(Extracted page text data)
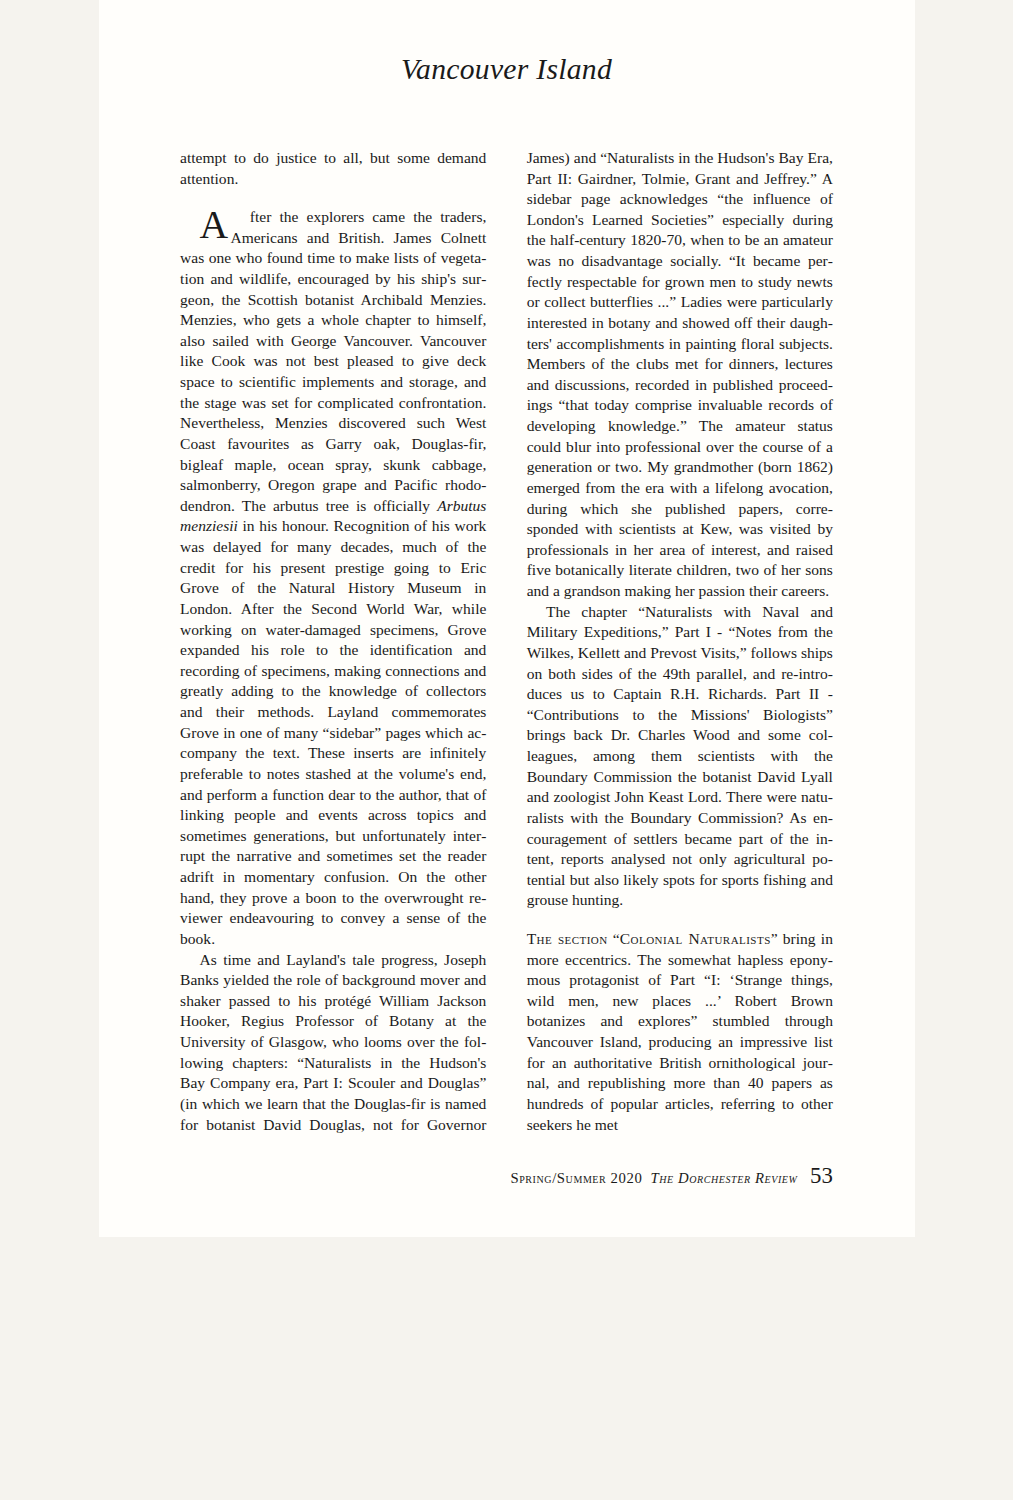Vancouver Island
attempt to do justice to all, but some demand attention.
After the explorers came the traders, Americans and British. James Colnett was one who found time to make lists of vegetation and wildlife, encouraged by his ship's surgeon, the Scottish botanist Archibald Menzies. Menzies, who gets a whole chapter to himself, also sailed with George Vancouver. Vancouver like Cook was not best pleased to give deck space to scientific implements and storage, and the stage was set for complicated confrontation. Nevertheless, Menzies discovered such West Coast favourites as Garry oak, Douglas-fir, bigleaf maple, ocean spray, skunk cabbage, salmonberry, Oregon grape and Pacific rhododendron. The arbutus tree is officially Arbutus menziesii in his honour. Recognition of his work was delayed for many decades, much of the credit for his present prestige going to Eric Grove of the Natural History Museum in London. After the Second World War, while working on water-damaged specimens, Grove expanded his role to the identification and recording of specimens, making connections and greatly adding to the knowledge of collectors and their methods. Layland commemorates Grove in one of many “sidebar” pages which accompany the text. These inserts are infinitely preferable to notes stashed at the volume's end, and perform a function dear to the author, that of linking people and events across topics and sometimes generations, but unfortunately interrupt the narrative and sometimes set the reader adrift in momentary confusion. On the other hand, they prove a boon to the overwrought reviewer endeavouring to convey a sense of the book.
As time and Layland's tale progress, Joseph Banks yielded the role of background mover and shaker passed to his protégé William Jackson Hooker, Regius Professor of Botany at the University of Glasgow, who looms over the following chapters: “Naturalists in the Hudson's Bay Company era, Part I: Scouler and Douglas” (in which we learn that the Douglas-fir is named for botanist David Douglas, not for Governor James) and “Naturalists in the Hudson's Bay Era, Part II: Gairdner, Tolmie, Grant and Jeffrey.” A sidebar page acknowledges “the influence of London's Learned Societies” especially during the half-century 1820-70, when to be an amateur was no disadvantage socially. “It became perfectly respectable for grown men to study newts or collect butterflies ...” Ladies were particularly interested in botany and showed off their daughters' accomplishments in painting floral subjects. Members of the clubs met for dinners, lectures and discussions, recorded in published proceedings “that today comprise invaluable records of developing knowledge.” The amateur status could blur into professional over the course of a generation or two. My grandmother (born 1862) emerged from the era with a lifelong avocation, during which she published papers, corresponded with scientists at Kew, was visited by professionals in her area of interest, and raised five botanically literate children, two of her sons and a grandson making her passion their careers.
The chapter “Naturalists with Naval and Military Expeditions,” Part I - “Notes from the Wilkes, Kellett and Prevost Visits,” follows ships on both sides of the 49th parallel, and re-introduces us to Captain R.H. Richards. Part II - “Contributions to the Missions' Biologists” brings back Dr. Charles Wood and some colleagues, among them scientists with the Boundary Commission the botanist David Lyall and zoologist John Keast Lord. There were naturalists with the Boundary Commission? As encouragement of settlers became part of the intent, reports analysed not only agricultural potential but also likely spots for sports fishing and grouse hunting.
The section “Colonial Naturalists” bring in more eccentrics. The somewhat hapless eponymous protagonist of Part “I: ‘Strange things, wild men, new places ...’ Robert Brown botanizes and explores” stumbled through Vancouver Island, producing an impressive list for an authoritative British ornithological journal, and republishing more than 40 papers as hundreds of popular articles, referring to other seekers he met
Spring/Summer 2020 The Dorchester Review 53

### What the task requires
Take the line above containing "attempt to do", the line containing "After the explorers", and all lines in between, and copy them exactly without anything else.

### Exercise solution
attempt to do justice to all, but some demand attention.
After the explorers came the traders, Americans and British. James Colnett was one who found time to make lists of vegetation and wildlife, encouraged by his ship's surgeon, the Scottish botanist Archibald Menzies. Menzies, who gets a whole chapter to himself, also sailed with George Vancouver. Vancouver like Cook was not best pleased to give deck space to scientific implements and storage, and the stage was set for complicated confrontation. Nevertheless, Menzies discovered such West Coast favourites as Garry oak, Douglas-fir, bigleaf maple, ocean spray, skunk cabbage, salmonberry, Oregon grape and Pacific rhododendron. The arbutus tree is officially Arbutus menziesii in his honour. Recognition of his work was delayed for many decades, much of the credit for his present prestige going to Eric Grove of the Natural History Museum in London. After the Second World War, while working on water-damaged specimens, Grove expanded his role to the identification and recording of specimens, making connections and greatly adding to the knowledge of collectors and their methods. Layland commemorates Grove in one of many “sidebar” pages which accompany the text. These inserts are infinitely preferable to notes stashed at the volume's end, and perform a function dear to the author, that of linking people and events across topics and sometimes generations, but unfortunately interrupt the narrative and sometimes set the reader adrift in momentary confusion. On the other hand, they prove a boon to the overwrought reviewer endeavouring to convey a sense of the book.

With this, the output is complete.